Kuşumuz Füsun'un pespembe dizisi devam ediyor. Füsun bu bölümde hem hamile, hem de pek dertli! Eşi Hüseyin bir yandan, sonra Mırnav'sızlık... N'apsın, çözümü psikologlarda arıyor

ÇIKAN KISMIN ÖZETİ
Füsun ismindeki kuş, Ali'nin evine hediye olarak getirilmiştir. Ancak evde bir de Mırnav adında kedi vardır. Mırnav Füsun'a aşık olur. İlerleyen aylarda Füsun'a bir eş bulurlar, Hüseyin. Füsun hamile kaldığını söylediğinde Mırnav evden kaçıp gider. Füsun ne yapacağını bilememektedir. Hikayede Zeynep Hanım adında bir kuş doktor ve Muhsin Bey adında bir erkek psikiyatrist de yer almaktadır. Füsun maceralarını anlatmayı sürdürüyor...
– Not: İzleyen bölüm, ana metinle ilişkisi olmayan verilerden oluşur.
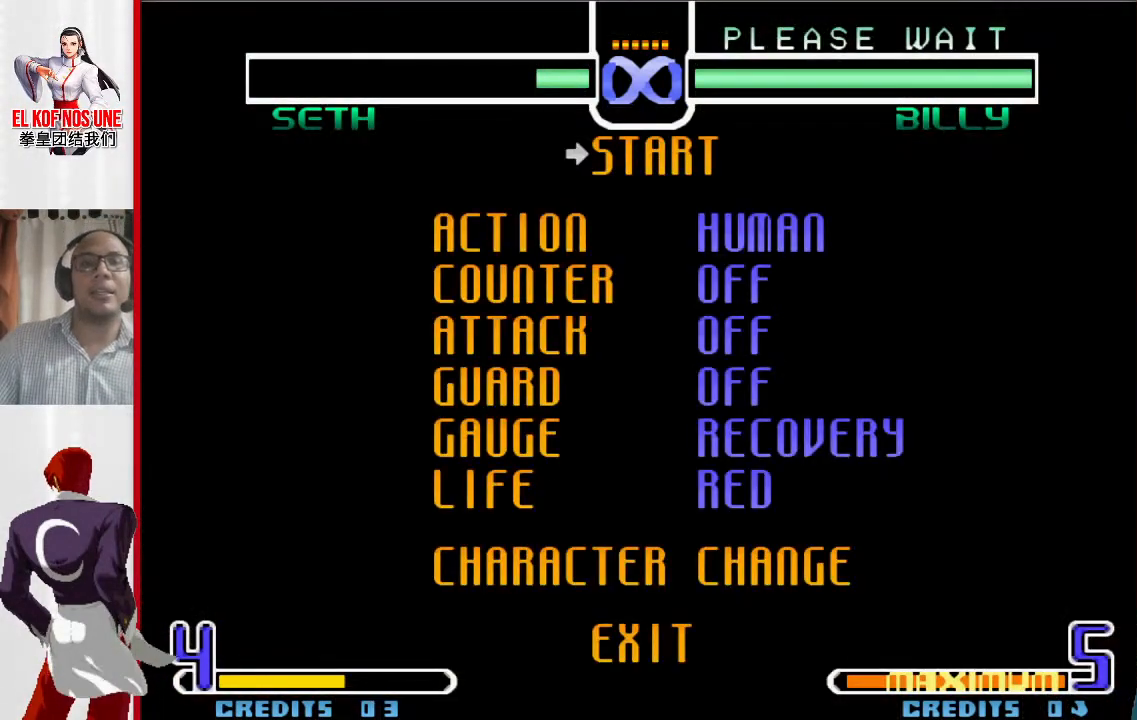
{"buttons": [], "left_stick": "center", "events": [[150, "left_stick", "center"], [300, "left_stick", "up"], [433, "left_stick", "center"]]}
Zeynep Hamın'ın bana verdiği kartı uzun zamandır saklıyordum. Dr. Muhsin Bey'e ait olan kartı. Belki de çoktan gitmiş olmam gerekirdi, ama zamanla sıkıntılarımın geçeceğini sanmıştım. Uzun zamandır içimde anlam veremediğim sıkıntılar vardı. Mırnav gittiğinden beri kendime gelememiştim.

ALTIN KAFES ÇÖZÜM MÜ?
Ayrıca anneliğe de hazır olup olmadığım konusunu düşünüp duruyordum. Birkaç arkadaşımdan, doğumdan önce bedensel sıkıntılar yaşandığını duymuştum ama hiçbiri içlerindeki bu huzursuzluktan bahsetmemişti. Bir kere hamile kalana kadar bir bebek kuş dünyaya getirmenin ne demek olduğunu hiç düşünmemiştim. Bizi evlerinde besleyen insanlar bu konuda haklılardı galiba. Bizimki bir içgüdüydü. Yani hiçbir şekilde düşünüp taşınıp karar vermiyordunuz doğum yapmaya. Tüyleriniz kabardı mı, fazlaca ötmeye başladınız mı birden karnınız da şişiveriyordu.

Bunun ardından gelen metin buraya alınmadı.